A trend to watch: Insurers as providers
The old dividing lines in healthcare get blurrier and blurrier. The Wall Street Journal (behind a paywall) posted a story yesterday about insurance companies steering members toward clinics they own. The newspaper reported that UnitedHealth Group is offering a plan in Los
Angeles organized around doctors that work for its growing Optum arm. Aetna, now a Russian nesting doll within CVS Health, has plans that don’t charge copays for members who go to CVS’s MinuteClinics. And, the newspaper reports, Blue Cross and Blue Shield of Texas started a plan last year includes free primary-care visits at 10 retail clinics owned by Sanitas.

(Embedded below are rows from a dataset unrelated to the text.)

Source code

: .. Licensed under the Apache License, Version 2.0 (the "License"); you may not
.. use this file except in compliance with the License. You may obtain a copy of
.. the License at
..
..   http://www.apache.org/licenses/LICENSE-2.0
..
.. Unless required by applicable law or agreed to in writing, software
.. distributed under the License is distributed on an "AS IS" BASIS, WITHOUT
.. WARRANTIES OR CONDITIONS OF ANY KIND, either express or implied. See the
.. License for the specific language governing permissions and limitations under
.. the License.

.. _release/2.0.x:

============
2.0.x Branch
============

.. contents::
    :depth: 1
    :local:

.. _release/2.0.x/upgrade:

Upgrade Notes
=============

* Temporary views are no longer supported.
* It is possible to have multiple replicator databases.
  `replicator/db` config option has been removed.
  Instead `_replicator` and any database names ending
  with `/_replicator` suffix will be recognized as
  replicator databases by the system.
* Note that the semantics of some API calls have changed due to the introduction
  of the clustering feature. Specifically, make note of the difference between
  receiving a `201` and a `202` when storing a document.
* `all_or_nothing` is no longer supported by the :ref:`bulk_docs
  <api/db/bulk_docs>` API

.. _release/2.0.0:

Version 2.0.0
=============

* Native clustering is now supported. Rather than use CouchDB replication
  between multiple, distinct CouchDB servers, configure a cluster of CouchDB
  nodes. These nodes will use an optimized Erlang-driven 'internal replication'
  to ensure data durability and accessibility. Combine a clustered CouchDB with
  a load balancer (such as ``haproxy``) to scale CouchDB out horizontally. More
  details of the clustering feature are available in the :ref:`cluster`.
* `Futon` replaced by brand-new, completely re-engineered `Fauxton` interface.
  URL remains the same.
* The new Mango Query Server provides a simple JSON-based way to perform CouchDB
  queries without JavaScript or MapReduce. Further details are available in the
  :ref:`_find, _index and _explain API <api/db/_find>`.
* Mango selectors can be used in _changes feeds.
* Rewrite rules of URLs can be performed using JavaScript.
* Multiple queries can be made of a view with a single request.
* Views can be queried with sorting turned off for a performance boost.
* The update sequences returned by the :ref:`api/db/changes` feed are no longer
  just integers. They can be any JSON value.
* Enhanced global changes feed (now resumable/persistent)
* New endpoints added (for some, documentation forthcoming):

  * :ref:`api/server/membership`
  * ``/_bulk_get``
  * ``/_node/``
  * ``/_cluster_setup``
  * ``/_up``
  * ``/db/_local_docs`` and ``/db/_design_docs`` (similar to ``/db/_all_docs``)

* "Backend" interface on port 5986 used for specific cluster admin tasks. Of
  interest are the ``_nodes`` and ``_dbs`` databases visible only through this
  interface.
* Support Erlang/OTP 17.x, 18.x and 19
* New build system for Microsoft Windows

The healthcare docket: Alkermes sued for death allegedly related to Vivitrol
Lawsuits related to opioid treatment may be the next legal wave related to the opioid epidemic. The Boston Globe (behind a paywall) reported Sunday that the parents of a 26-year-old California man are suing Alkermes, the maker of Vivitrol, The newspaper says the wrongful death suit alleges that the company failed to warn people about the risk of overdosing after they stop taking the treatment drug and start abusing opioids again.
Politics and policy: Medicare for all, altogether unrealistic?
Veterans of the sausage making of health care legislation seem to have a dim view of the real-world prospects of Medicare for all. On Friday at a symposium at Penn, we heard Princeton’s Paul Starr, who helped put together the ill-fated Clinton managed competition plan, dis the political chances of M4A. On the same day, John McDonough, who as a Senate health committee staff helped write and pass the ACA, had an item on the Health Affairs blog that made similar get-real arguments. “Too much time has been spent in this presidential campaign season arguing about Medicare for All,” wrote McDonough, who is now a professor at the Harvard T.H. Chan School of Public Health. “It is not because it’s a bad idea. It is because, for the foreseeable future, Medicare for All has zero political chance to become law.”
Medicare Advantage: Medicare (unfair?) Advantage
A growing number of Medicare beneficiaries are enrolling in Medicare Advantage plans, much to the delight of insurers. A longish piece in the New York Times (behind a paywall) reports on the possible drawbacks of MA plans for members; for example, if they cast their lot with a MA plan it may be next-to-impossible to switch back to traditional Medicare because the cost of the Medigap policy will be prohibitively high. And they may want to switch back if the MA plan’s network doesn’t include a specialist they want to see. The Times story, which was posted on Friday, also reports on rules and policies, some of them new in the Trump administration that give MA plans a leg up over traditional Medicare.